* WHAT TO PRODUCE *
The response should be the records below, repeated exactly, with each picture left out.

Start of SUPPLIED ENTRIES

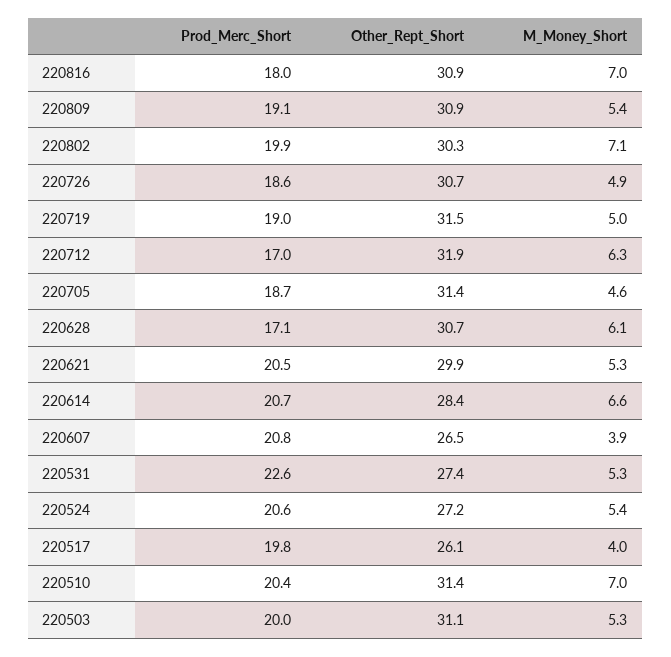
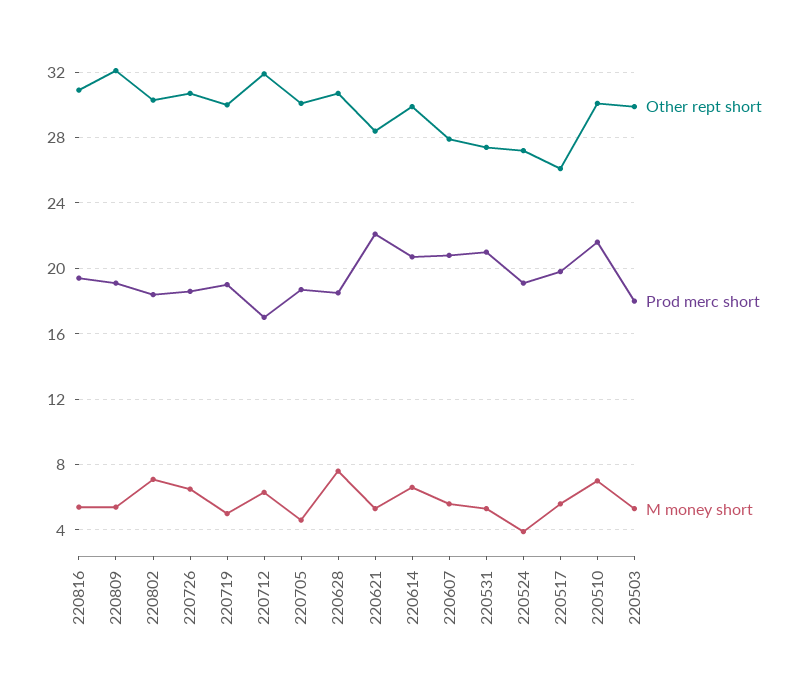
  {
    "Prod_Merc_Short": {
-     "220816": 18,
+     "220816": 19.5,
      "220809": 19.1,
-     "220802": 19.9,
+     "220802": 18.5,
      "220726": 18.6,
      "220719": 19,
      "220712": 17,
      "220705": 18.7,
-     "220628": 17.1,
+     "220628": 18.5,
-     "220621": 20.5,
+     "220621": 22,
      "220614": 20.7,
      "220607": 20.8,
-     "220531": 22.6,
+     "220531": 21,
-     "220524": 20.6,
+     "220524": 19,
      "220517": 19.8,
-     "220510": 20.4,
+     "220510": 21.5,
-     "220503": 20
+     "220503": 18
    },
    "Other_Rept_Short": {
      "220816": 30.9,
-     "220809": 30.9,
+     "220809": 32,
      "220802": 30.3,
      "220726": 30.7,
-     "220719": 31.5,
+     "220719": 30,
      "220712": 31.9,
-     "220705": 31.4,
+     "220705": 30,
      "220628": 30.7,
-     "220621": 29.9,
+     "220621": 28.5,
-     "220614": 28.4,
+     "220614": 30,
-     "220607": 26.5,
+     "220607": 28,
      "220531": 27.4,
      "220524": 27.2,
      "220517": 26.1,
-     "220510": 31.4,
+     "220510": 30,
-     "220503": 31.1
+     "220503": 30
    },
    "M_Money_Short": {
-     "220816": 7,
+     "220816": 5.5,
      "220809": 5.4,
      "220802": 7.1,
-     "220726": 4.9,
+     "220726": 6.5,
      "220719": 5,
      "220712": 6.3,
      "220705": 4.6,
-     "220628": 6.1,
+     "220628": 7.5,
      "220621": 5.3,
      "220614": 6.6,
-     "220607": 3.9,
+     "220607": 5.5,
      "220531": 5.3,
-     "220524": 5.4,
+     "220524": 4,
-     "220517": 4,
+     "220517": 5.5,
      "220510": 7,
      "220503": 5.3
    }
  }

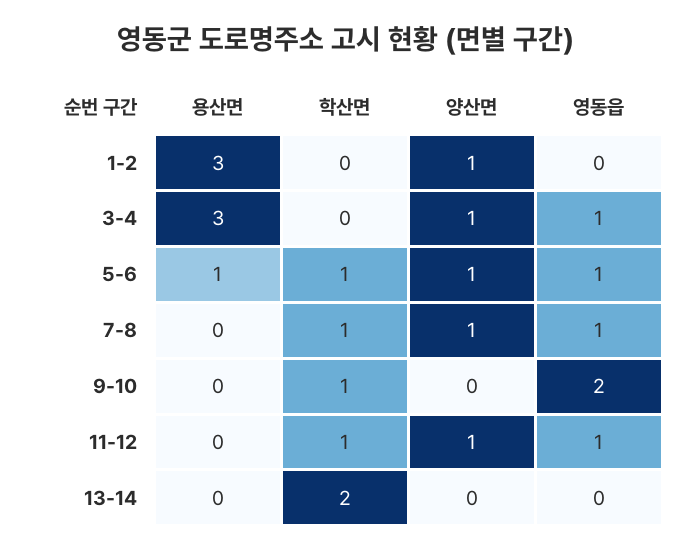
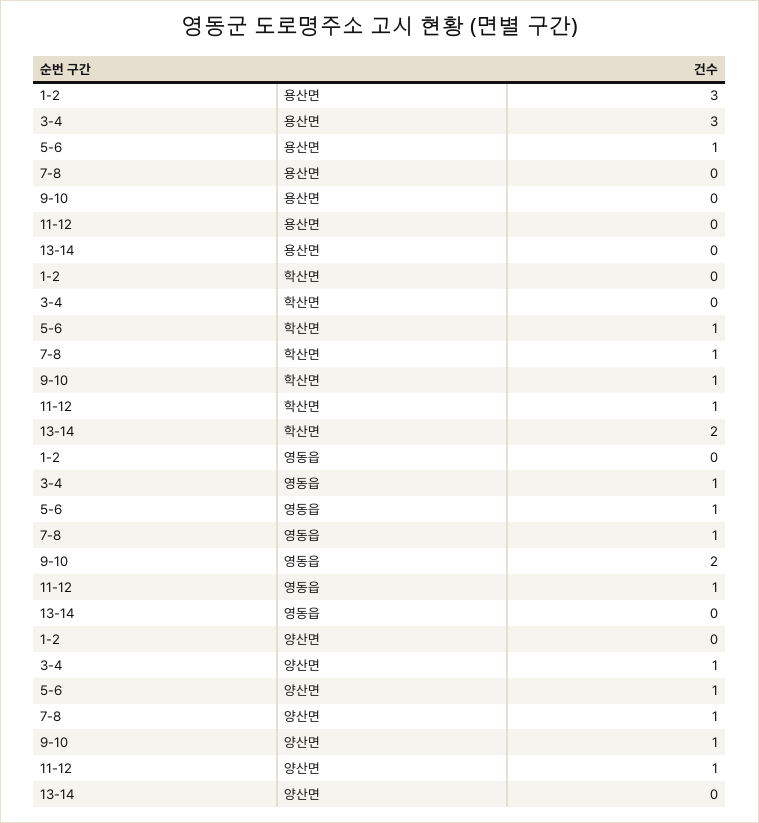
  {
    "용산면": {
      "1-2": 3,
      "3-4": 3,
      "5-6": 1,
      "7-8": 0,
      "9-10": 0,
      "11-12": 0,
      "13-14": 0
    },
    "학산면": {
      "1-2": 0,
      "3-4": 0,
      "5-6": 1,
      "7-8": 1,
      "9-10": 1,
      "11-12": 1,
      "13-14": 2
    },
    "양산면": {
-     "1-2": 1,
+     "1-2": 0,
      "3-4": 1,
      "5-6": 1,
      "7-8": 1,
-     "9-10": 0,
+     "9-10": 1,
      "11-12": 1,
      "13-14": 0
    },
    "영동읍": {
      "1-2": 0,
      "3-4": 1,
      "5-6": 1,
      "7-8": 1,
      "9-10": 2,
      "11-12": 1,
      "13-14": 0
    }
  }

End of SUPPLIED ENTRIES

* TASK SOLUTION *
  {
    "Prod_Merc_Short": {
-     "220816": 18,
+     "220816": 19.5,
      "220809": 19.1,
-     "220802": 19.9,
+     "220802": 18.5,
      "220726": 18.6,
      "220719": 19,
      "220712": 17,
      "220705": 18.7,
-     "220628": 17.1,
+     "220628": 18.5,
-     "220621": 20.5,
+     "220621": 22,
      "220614": 20.7,
      "220607": 20.8,
-     "220531": 22.6,
+     "220531": 21,
-     "220524": 20.6,
+     "220524": 19,
      "220517": 19.8,
-     "220510": 20.4,
+     "220510": 21.5,
-     "220503": 20
+     "220503": 18
    },
    "Other_Rept_Short": {
      "220816": 30.9,
-     "220809": 30.9,
+     "220809": 32,
      "220802": 30.3,
      "220726": 30.7,
-     "220719": 31.5,
+     "220719": 30,
      "220712": 31.9,
-     "220705": 31.4,
+     "220705": 30,
      "220628": 30.7,
-     "220621": 29.9,
+     "220621": 28.5,
-     "220614": 28.4,
+     "220614": 30,
-     "220607": 26.5,
+     "220607": 28,
      "220531": 27.4,
      "220524": 27.2,
      "220517": 26.1,
-     "220510": 31.4,
+     "220510": 30,
-     "220503": 31.1
+     "220503": 30
    },
    "M_Money_Short": {
-     "220816": 7,
+     "220816": 5.5,
      "220809": 5.4,
      "220802": 7.1,
-     "220726": 4.9,
+     "220726": 6.5,
      "220719": 5,
      "220712": 6.3,
      "220705": 4.6,
-     "220628": 6.1,
+     "220628": 7.5,
      "220621": 5.3,
      "220614": 6.6,
-     "220607": 3.9,
+     "220607": 5.5,
      "220531": 5.3,
-     "220524": 5.4,
+     "220524": 4,
-     "220517": 4,
+     "220517": 5.5,
      "220510": 7,
      "220503": 5.3
    }
  }

  {
    "용산면": {
      "1-2": 3,
      "3-4": 3,
      "5-6": 1,
      "7-8": 0,
      "9-10": 0,
      "11-12": 0,
      "13-14": 0
    },
    "학산면": {
      "1-2": 0,
      "3-4": 0,
      "5-6": 1,
      "7-8": 1,
      "9-10": 1,
      "11-12": 1,
      "13-14": 2
    },
    "양산면": {
-     "1-2": 1,
+     "1-2": 0,
      "3-4": 1,
      "5-6": 1,
      "7-8": 1,
-     "9-10": 0,
+     "9-10": 1,
      "11-12": 1,
      "13-14": 0
    },
    "영동읍": {
      "1-2": 0,
      "3-4": 1,
      "5-6": 1,
      "7-8": 1,
      "9-10": 2,
      "11-12": 1,
      "13-14": 0
    }
  }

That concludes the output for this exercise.